The Ebene Quartet features four talented French string players who aren't afraid to stretch beyond the boundaries of classical music. According to cellist Raphael Merlin, each member leads a double life, "that was kind of funny to discover when we met that, for example, Pierre the first violinist did play in a rock band in high school with friends of his. He was the drum player in the group. Mathieu, the violist, did sing and play guitar in a funk group, I was a jazz pianist, and Gabriel who did play more in the folk and eventually electro-field, had some connections in that area. So all of us were classical musicians but with a connection to let's say more popular music, maybe."
Their broad musical interests and the fact that their instruments are made of ebony wood also helped to define the name of this quartet. "But I mean the most important thing is maybe that through this wood which resists very well to the time, you have the symbol of exotic cultures and eventually the Afro-American jazz musicians, which we admire and love a lot which maybe, yes, it symbolizes our attraction to the crossover thing, let's say, but especially the world music and the jazz, yes. It was a very practical name which allows us not to be only a classical quartet and not to be under the influence of an influential artist whom we would have taken the name from."

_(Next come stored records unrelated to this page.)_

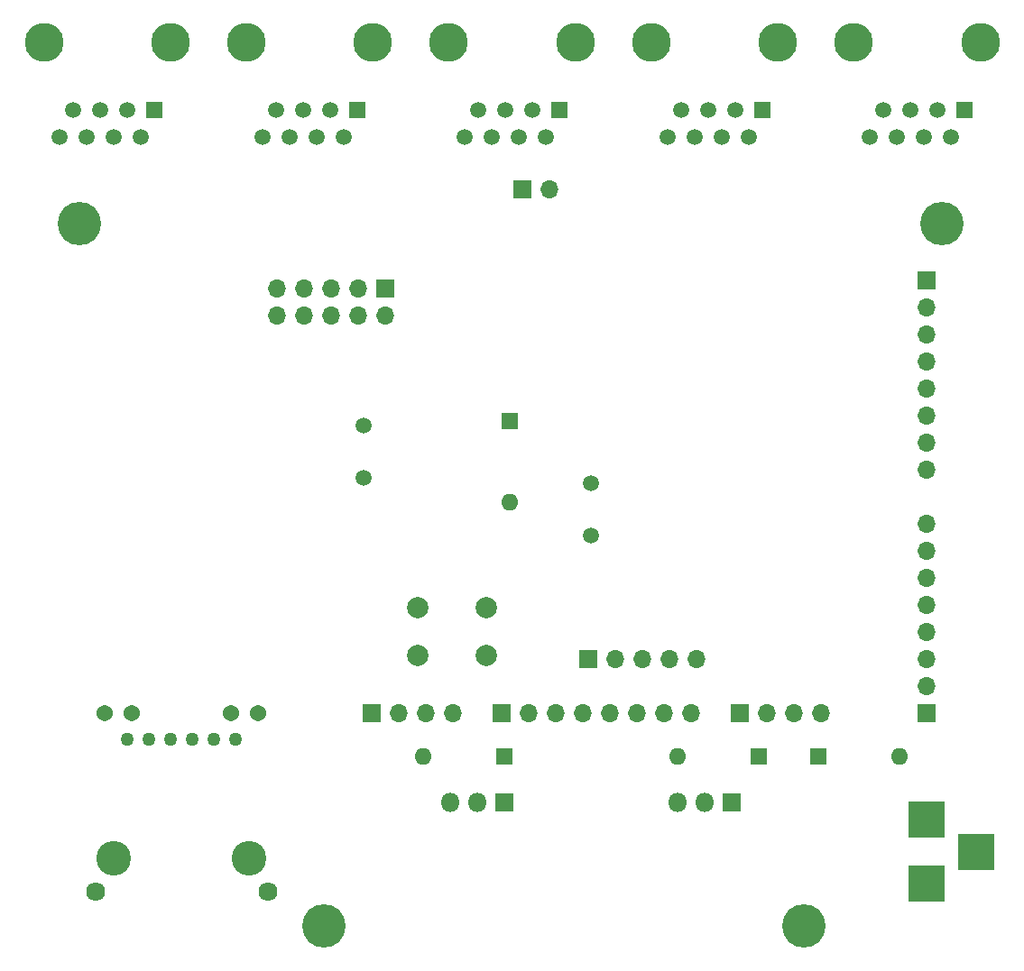
<source format=gbr>
G04 #@! TF.FileFunction,Soldermask,Bot*
%FSLAX46Y46*%
G04 Gerber Fmt 4.6, Leading zero omitted, Abs format (unit mm)*
G04 Created by KiCad (PCBNEW 4.0.7-e2-6376~58~ubuntu16.04.1) date Wed Jun 27 11:11:34 2018*
%MOMM*%
%LPD*%
G01*
G04 APERTURE LIST*
%ADD10C,0.100000*%
%ADD11R,3.500000X3.500000*%
%ADD12C,1.540000*%
%ADD13C,1.270000*%
%ADD14C,3.250000*%
%ADD15C,1.790000*%
%ADD16C,1.500000*%
%ADD17C,3.650000*%
%ADD18R,1.500000X1.500000*%
%ADD19R,1.700000X1.700000*%
%ADD20O,1.700000X1.700000*%
%ADD21R,1.600000X1.600000*%
%ADD22O,1.600000X1.600000*%
%ADD23C,2.000000*%
%ADD24R,1.800000X1.800000*%
%ADD25O,1.800000X1.800000*%
%ADD26C,4.064000*%
G04 APERTURE END LIST*
D10*
D11*
X126492000Y-152000000D03*
X126492000Y-158000000D03*
X131192000Y-155000000D03*
D12*
X63830000Y-141980000D03*
X61290000Y-141980000D03*
D13*
X61680000Y-144450000D03*
X59650000Y-144450000D03*
X57620000Y-144450000D03*
X55590000Y-144450000D03*
X53560000Y-144450000D03*
X51530000Y-144450000D03*
D12*
X49380000Y-141980000D03*
X51920000Y-141980000D03*
D14*
X50260000Y-155620000D03*
X62960000Y-155620000D03*
D15*
X48550000Y-158790000D03*
X64680000Y-158790000D03*
D16*
X94996000Y-120396000D03*
X94996000Y-125276000D03*
D17*
X43688000Y-78994000D03*
X55558000Y-78994000D03*
D18*
X54068000Y-85344000D03*
D16*
X52798000Y-87884000D03*
X51528000Y-85344000D03*
X50258000Y-87884000D03*
X48988000Y-85344000D03*
X47718000Y-87884000D03*
X46448000Y-85344000D03*
X45178000Y-87884000D03*
D19*
X75692000Y-102108000D03*
D20*
X75692000Y-104648000D03*
X73152000Y-102108000D03*
X73152000Y-104648000D03*
X70612000Y-102108000D03*
X70612000Y-104648000D03*
X68072000Y-102108000D03*
X68072000Y-104648000D03*
X65532000Y-102108000D03*
X65532000Y-104648000D03*
D21*
X87376000Y-114554000D03*
D22*
X87376000Y-122174000D03*
D21*
X116332000Y-146050000D03*
D22*
X123952000Y-146050000D03*
D21*
X110744000Y-146050000D03*
D22*
X103124000Y-146050000D03*
D21*
X86868000Y-146050000D03*
D22*
X79248000Y-146050000D03*
D19*
X126492000Y-101346000D03*
D20*
X126492000Y-103886000D03*
X126492000Y-106426000D03*
X126492000Y-108966000D03*
X126492000Y-111506000D03*
X126492000Y-114046000D03*
X126492000Y-116586000D03*
X126492000Y-119126000D03*
D19*
X126492000Y-141986000D03*
D20*
X126492000Y-139446000D03*
X126492000Y-136906000D03*
X126492000Y-134366000D03*
X126492000Y-131826000D03*
X126492000Y-129286000D03*
X126492000Y-126746000D03*
X126492000Y-124206000D03*
D19*
X94742000Y-136906000D03*
D20*
X97282000Y-136906000D03*
X99822000Y-136906000D03*
X102362000Y-136906000D03*
X104902000Y-136906000D03*
D17*
X100698500Y-78994000D03*
X112568500Y-78994000D03*
D18*
X111078500Y-85344000D03*
D16*
X109808500Y-87884000D03*
X108538500Y-85344000D03*
X107268500Y-87884000D03*
X105998500Y-85344000D03*
X104728500Y-87884000D03*
X103458500Y-85344000D03*
X102188500Y-87884000D03*
D19*
X86614000Y-141986000D03*
D20*
X89154000Y-141986000D03*
X91694000Y-141986000D03*
X94234000Y-141986000D03*
X96774000Y-141986000D03*
X99314000Y-141986000D03*
X101854000Y-141986000D03*
X104394000Y-141986000D03*
D17*
X81695000Y-78994000D03*
X93565000Y-78994000D03*
D18*
X92075000Y-85344000D03*
D16*
X90805000Y-87884000D03*
X89535000Y-85344000D03*
X88265000Y-87884000D03*
X86995000Y-85344000D03*
X85725000Y-87884000D03*
X84455000Y-85344000D03*
X83185000Y-87884000D03*
D17*
X119702000Y-78994000D03*
X131572000Y-78994000D03*
D18*
X130082000Y-85344000D03*
D16*
X128812000Y-87884000D03*
X127542000Y-85344000D03*
X126272000Y-87884000D03*
X125002000Y-85344000D03*
X123732000Y-87884000D03*
X122462000Y-85344000D03*
X121192000Y-87884000D03*
D19*
X108966000Y-141986000D03*
D20*
X111506000Y-141986000D03*
X114046000Y-141986000D03*
X116586000Y-141986000D03*
D17*
X62691500Y-78994000D03*
X74561500Y-78994000D03*
D18*
X73071500Y-85344000D03*
D16*
X71801500Y-87884000D03*
X70531500Y-85344000D03*
X69261500Y-87884000D03*
X67991500Y-85344000D03*
X66721500Y-87884000D03*
X65451500Y-85344000D03*
X64181500Y-87884000D03*
D19*
X74422000Y-141986000D03*
D20*
X76962000Y-141986000D03*
X79502000Y-141986000D03*
X82042000Y-141986000D03*
D19*
X88604420Y-92810780D03*
D20*
X91144420Y-92810780D03*
D23*
X78740000Y-136580000D03*
X78740000Y-132080000D03*
X85240000Y-136580000D03*
X85240000Y-132080000D03*
D24*
X108204000Y-150368000D03*
D25*
X105664000Y-150368000D03*
X103124000Y-150368000D03*
D24*
X86868000Y-150368000D03*
D25*
X84328000Y-150368000D03*
X81788000Y-150368000D03*
D16*
X73660000Y-119888000D03*
X73660000Y-115008000D03*
D26*
X128000000Y-96000000D03*
X47000000Y-96000000D03*
X115000000Y-162000000D03*
X70000000Y-162000000D03*
M02*

</source>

On their fifth recording, The Ebene Quartet introduces you to the many facets of Felix Mendelssohn through his early string quartet, No. 2, Op. 13; his last string quartet, No. 6, Op. 80 (a requiem for his sister Fanny following her death); and the only string quartet composed by Fanny Mendelssohn. "The reason these three pieces were a good combination for us, we thought even in the same family, there is really three different faces to show with absolutely using the same style of writing music but bringing very opposite sensitivity and emotional field of human being, it's maybe, the smartest and more elegant realization in music of romantic romanticism, in a very pure way."
Mendelssohn's Quartet No. 2 in a minor, Opus 13 was written in direct response to one of Beethoven's last quartets, also written in the key of A minor. For their performance The Ebene Quartet does something they've never done before. They had their first and second violinists switch places. While first violinist Pierre Colombet takes the lead on Mendelssohn's later f minor quartet, second violinist Gabriel Le Magadure leads the ensemble through this gentle earlier piece, "And we felt maybe this is the occasion to give the first violin seat to Gabriel because that will help the listener on the same CD to perceive two absolute different sides of the composer, at the very beginning and at the very end of his life. So we were very proud of the two violinists, each one of them did a great job. And I think it may have been even more difficult, for Pierre, for the first time to be a second violinist, because this is something which requires a lot of observation and reactivity."
As you listen to the Ebene Quartet play these three Mendelssohn string quartets, Raphael Merlin says you'll hear deep expression and some improvisation from their double life as jazz, folk and rock musicians, "There is something we all agree on, that Mendelssohn is typically the composer who doesn't require any reserve, any tempo keeping. These fluent lines have to sound free and like they're taken by the wind or surfing on a wave... there is not any necessity for regularization. It's just really lively music.
We are just a string quartet who chooses at the very beginning of its activity to also explore a bit and to do our own arrangements, to write music for ourselves and therefore to include some improvisations on the stage when we do these jazz concerts. And improvisation is always something which has some influence on our playing of the classical repertoire."